Extract to read >>
In view of the continued devaluation of the Naira and scarcity of FX in the market, the CBN has been forceful in its enforcement of the exchange control regime and has released several circulars in the past year on the subject. FinTech entities with investment tech platforms must remain mindful of the Nigerian foreign exchange control in their offers to users re dealing in foreign securities.


While we cannot say at this point whether the affected FinTech companies were using funds from the Official FX Market to purchase foreign securities, the question remains whether an exparte order freezing accounts which possibly held investors’ funds was ill advised.




The power of regulators to freeze the bank accounts of users subject to their regulatory oversight or under investigation, is subject to the provision of the empowering statutes and directives of a competent court of law.


The Banks and Other Financial Institutions Act 2020 (“BOFIA 2020”) provides that the Governor of the CBN, where he/she has reason to believe that an account has been used for transactions involving the commission of a criminal offence under the law, may make an exparte application to the Federal High Court for an order to freeze such accounts issued to the relevant bank or financial institution[11]. Once the account has been frozen, the Governor is to refer to the matter to the Nigeria Police Force, National Drug Law Enforcement Agency, Economic and Financial Crimes Commission or any other appropriate enforcement authority or regulatory authority, or where the matter relates to contravention of any enactments administered by the CBN, then the CBN may be the investigating authority[12].

Recorded data >>
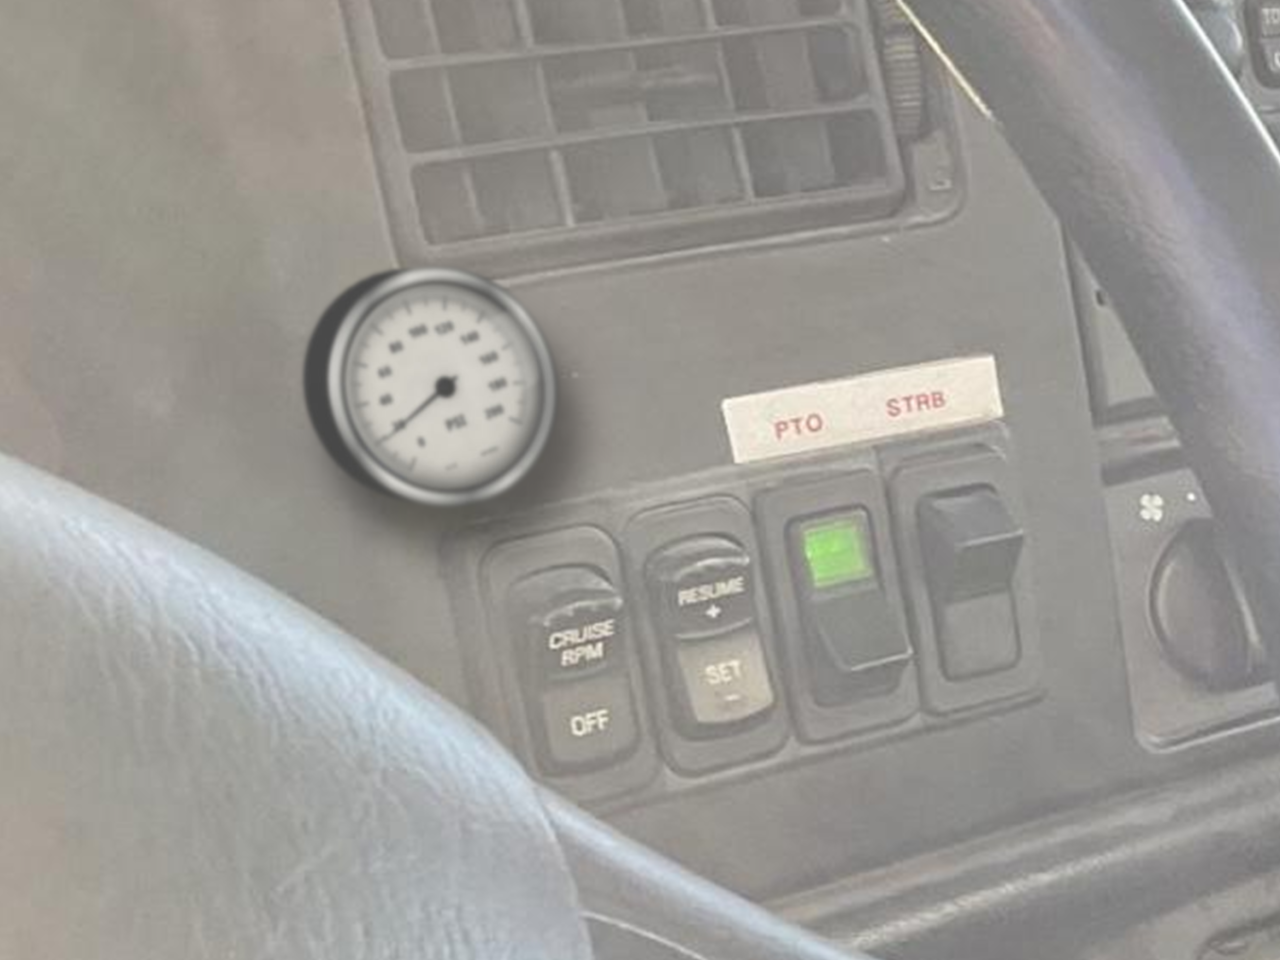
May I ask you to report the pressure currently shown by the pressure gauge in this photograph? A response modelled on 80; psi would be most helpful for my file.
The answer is 20; psi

Task goal >> Print the part of the passage on frozen accounts above that begins with the words "In view of the" and ends with "court of law.", word for word.

Solution to the problem >>
In view of the continued devaluation of the Naira and scarcity of FX in the market, the CBN has been forceful in its enforcement of the exchange control regime and has released several circulars in the past year on the subject. FinTech entities with investment tech platforms must remain mindful of the Nigerian foreign exchange control in their offers to users re dealing in foreign securities.


While we cannot say at this point whether the affected FinTech companies were using funds from the Official FX Market to purchase foreign securities, the question remains whether an exparte order freezing accounts which possibly held investors’ funds was ill advised.




The power of regulators to freeze the bank accounts of users subject to their regulatory oversight or under investigation, is subject to the provision of the empowering statutes and directives of a competent court of law.